Exercise prompt — With all pictures omitted, return verbatim the lines from the beginning of the records below through the line containing "combined in recurrent".

══ Data supplied

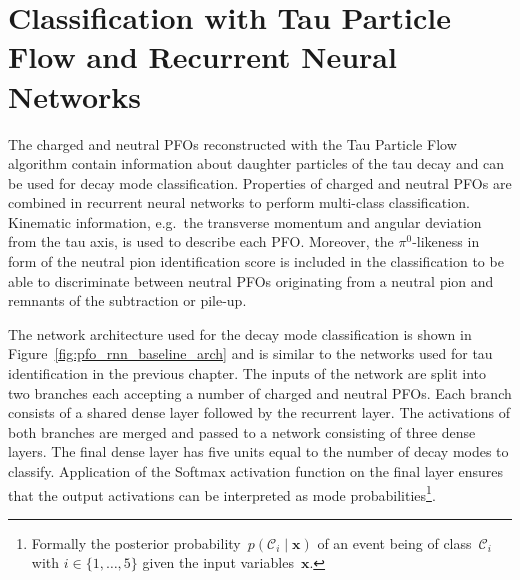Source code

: \section{Classification with Tau Particle Flow and Recurrent Neural Networks}
\label{sec:pfo_general}

The charged and neutral PFOs reconstructed with the Tau Particle Flow algorithm
contain information about daughter particles of the tau decay and can be used
for decay mode classification. Properties of charged and neutral PFOs are
combined in recurrent neural networks to perform multi-class classification.
Kinematic information, e.g.\ the transverse momentum and angular deviation from
the tau axis, is used to describe each PFO. Moreover, the $\pi^0$-likeness in
form of the neutral pion identification score is included in the classification
to be able to discriminate between neutral PFOs originating from a neutral pion
and remnants of the subtraction or pile-up.

The network architecture used for the decay mode classification is shown in
Figure~\ref{fig:pfo_rnn_baseline_arch} and is similar to the networks used for
tau identification in the previous chapter. The inputs of the network are split
into two branches each accepting a number of charged and neutral PFOs. Each
branch consists of a shared dense layer followed by the recurrent layer. The
activations of both branches are merged and passed to a network consisting of
three dense layers. The final dense layer has five units equal to the number of
decay modes to classify. Application of the Softmax activation function on the
final layer ensures that the output activations can be interpreted as mode
probabilities\footnote{Formally the posterior
  probability~$p(\mathcal{C}_i \mid \mathbf{x})$ of an event being of
  class~$\mathcal{C}_i$ with $i \in \{1, \dots, 5 \}$ given the input
  variables~$\mathbf{x}$.}.


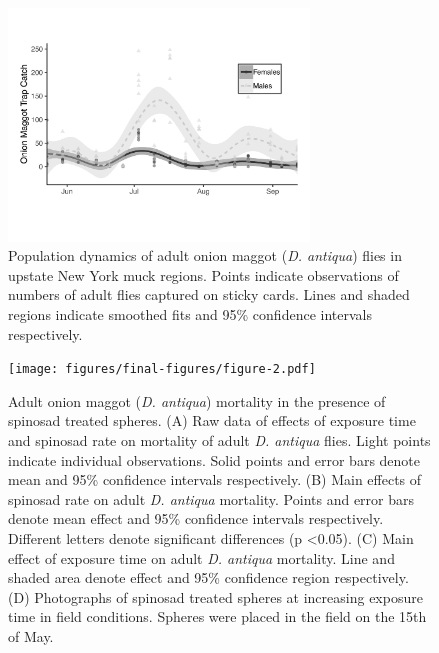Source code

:\documentclass[alpha-refs]{wiley-article}
\begin{document}
\begin{figure}[bt]
\centering
\includegraphics[width = 8cm]{figures/final-figures/figure-1.pdf}
\caption{Population dynamics of adult onion maggot (\textit{D. antiqua}) flies in upstate New York muck regions.  Points indicate observations of numbers of adult flies captured on sticky cards.  Lines and shaded regions indicate smoothed fits and 95\% confidence intervals respectively.  }
\label{fig:figure1}
\end{figure}

\begin{figure}[bt]
\centering
\texttt{[image: figures/final-figures/figure-2.pdf]}
\caption{Adult onion maggot (\textit{D. antiqua}) mortality in the presence of spinosad treated spheres.  (A) Raw data of effects of exposure time and spinosad rate on mortality of adult \textit{D. antiqua} flies.  Light points indicate individual observations.  Solid points and error bars denote mean and 95\% confidence intervals respectively.  (B) Main effects of spinosad rate on adult \textit{D. antiqua} mortality.  Points and error bars denote mean effect and 95\% confidence intervals respectively.  Different letters denote significant differences (p \textless 0.05).  (C) Main effect of exposure time on adult \textit{D. antiqua} mortality.  Line and shaded area denote effect and 95\% confidence region respectively.  (D) Photographs of spinosad treated spheres at increasing exposure time in field conditions.  Spheres were placed in the field on the 15th of May.  }
\label{fig:figure2}
\end{figure}
\end{document}
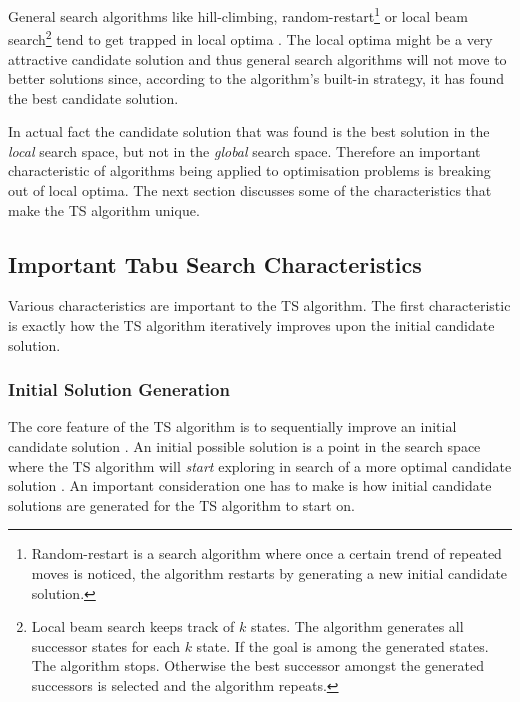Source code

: General search algorithms like hill-climbing, random-restart\footnote{Random-restart is a search algorithm where once a certain trend of repeated moves is noticed, the algorithm restarts by generating a new initial candidate solution\cite{AIModernApproach}.} or local beam search\footnote{Local beam search keeps track of $k$ states. The algorithm generates all successor states for each $k$ state. If the goal is among the generated states. The algorithm stops. Otherwise the best successor amongst the generated successors is selected and the algorithm repeats\cite{AIModernApproach}.} tend to get trapped in local optima \cite{AIModernApproach}. The local optima might be a very attractive candidate solution and thus general search algorithms will not move to better solutions since, according to the algorithm's built-in strategy, it has found the best candidate solution. 

In actual fact the candidate solution that was found is the best solution in the \emph{local} search space, but not in the \emph{global} search space\cite{CompuIntelligenceIntro,AIModernApproach}. Therefore an important characteristic of algorithms being applied to optimisation problems is breaking out of local optima\cite{CompuIntelligenceIntro,AIModernApproach}.
The next section discusses some of the characteristics that make the \gls{TS} algorithm unique.

\subsection{Important Tabu Search Characteristics}
\label{sec:TScharacteristics}
Various characteristics are important to the \gls{TS} algorithm. The first characteristic is exactly how the \gls{TS} algorithm iteratively improves upon the initial candidate solution.

\subsubsection{Initial Solution Generation}
The core feature of the \gls{TS} algorithm is to sequentially improve an initial candidate solution \cite{TSHazardous}. An initial possible solution is a point in the search space where the \gls{TS} algorithm will \emph{start} exploring in search of a more optimal candidate solution \cite{AIModernApproach,TSHazardous}.
An important consideration one has to make is how initial candidate solutions are generated for the \gls{TS} algorithm to start on\cite{AIModernApproach,TSHazardous}.


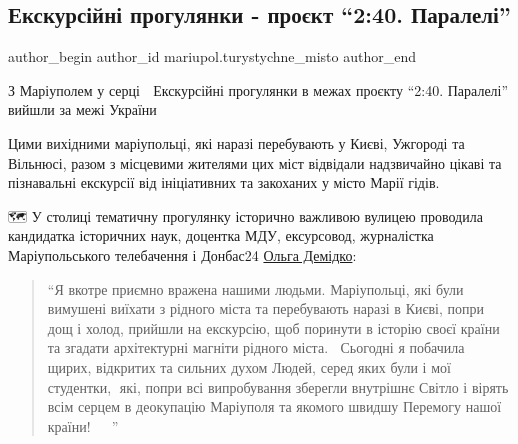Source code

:  
 
 
 
 

\subsection{Екскурсійні прогулянки - проєкт \enquote{2:40. Паралелі}}
\label{sec:27_11_2022.fb.mariupol.turystychne_misto.1.ekskursijni_proguljanky_240_paraleli}

\ifcmt
 author_begin
   author_id mariupol.turystychne_misto
 author_end
\fi


З Маріуполем у серці 💙 Екскурсійні прогулянки в межах проєкту \enquote{2:40. Паралелі}
вийшли за межі України

Цими вихідними маріупольці, які наразі перебувають у Києві, Ужгороді та
Вільнюсі, разом з місцевими жителями цих міст відвідали надзвичайно цікаві та
пізнавальні екскурсії від ініціативних та закоханих у місто Марії гідів.

🗺 У столиці тематичну прогулянку історично важливою вулицею проводила
кандидатка історичних наук, доцентка МДУ, ексурсовод, журналістка
Маріупольського телебачення і Донбас24 \href{\urlDemidkoIA}{Ольга Демідко}:

\begin{quote}
\enquote{Я вкотре  приємно
вражена нашими людьми. Маріупольці, які були вимушені виїхати з рідного міста
та перебувають наразі в Києві, попри дощ і холод, прийшли на екскурсію, щоб
поринути в історію своєї країни та згадати архітектурні магніти рідного
міста.🏰😊 Сьогодні  я побачила щирих, відкритих та сильних духом Людей, серед
яких були і мої студентки, 🤗які, попри всі випробування зберегли внутрішнє
Світло і вірять всім серцем в деокупацію Маріуполя та якомого швидшу Перемогу
нашої країни! 🙏🇺🇦 }
\end{quote}

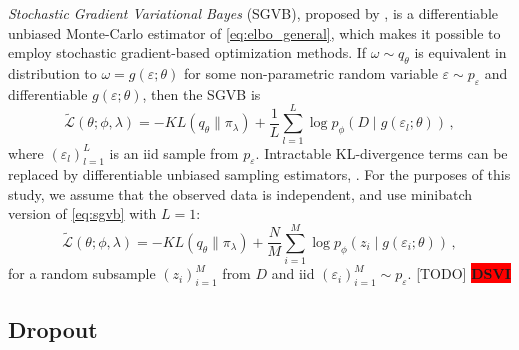 \documentclass[a4paper,10pt]{article}
\newcommand{\important}[1]{\textbf{\!\colorbox{red}{#1}\!}}
\newcommand{\todo}[1]{{\color{blue} [TODO]} \important{#1}}
\begin{document}
\textit{Stochastic Gradient Variational Bayes} (SGVB), proposed by \citep{kingma_auto-encoding_2014},
is a differentiable unbiased Monte-Carlo estimator of \eqref{eq:elbo_general}, which makes
it possible to employ stochastic gradient-based optimization methods. If $
  \omega \sim q_{\theta}
$ is equivalent in distribution to $
  \omega = g(\varepsilon; \theta)
$ for some non-parametric random variable $
    \varepsilon \sim p_\varepsilon
$ and differentiable $
  g(\varepsilon; \theta)
$, then the SGVB is
\begin{equation}  \label{eq:sgvb}
  \widetilde{\mathcal{L}}(\theta; \phi, \lambda)
    = - KL(q_{\theta} \| \pi_{\lambda})
      + \frac1{L} \sum_{l=1}^L
        \log p_{\phi}(D \mid g(\varepsilon_{l}; \theta))
    \,, 
\end{equation}
where $
  (\varepsilon_{l})_{l=1}^L
$ is an iid sample from $p_\varepsilon$. Intractable KL-divergence terms can be replaced
by differentiable unbiased sampling estimators, \citep{kingma_auto-encoding_2014}.
%
For the purposes of this study, we assume that the observed data is independent, and
use minibatch version of \eqref{eq:sgvb} with $L=1$:
\begin{equation}  \label{eq:elbo}
  \widetilde{\mathcal{L}}(\theta; \phi, \lambda)
    = - KL(q_{\theta} \| \pi_{\lambda})
      + \frac{N}{M} \sum_{i=1}^M
        \log p_{\phi}(z_i \mid g(\varepsilon_i; \theta))
    \,,
\end{equation}
for a random subsample $(z_i)_{i=1}^M$ from $D$ and iid $
  (\varepsilon_i)_{i=1}^M \sim p_\varepsilon
$.
%
\todo{DSVI}
\citep{titsias_doubly_2014}

\subsection{Dropout} %
\label{sub:dropout}
\end{document}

════

Result —
Source code

: \section{Classification with Tau Particle Flow and Recurrent Neural Networks}
\label{sec:pfo_general}

The charged and neutral PFOs reconstructed with the Tau Particle Flow algorithm
contain information about daughter particles of the tau decay and can be used
for decay mode classification. Properties of charged and neutral PFOs are
combined in recurrent neural networks to perform multi-class classification.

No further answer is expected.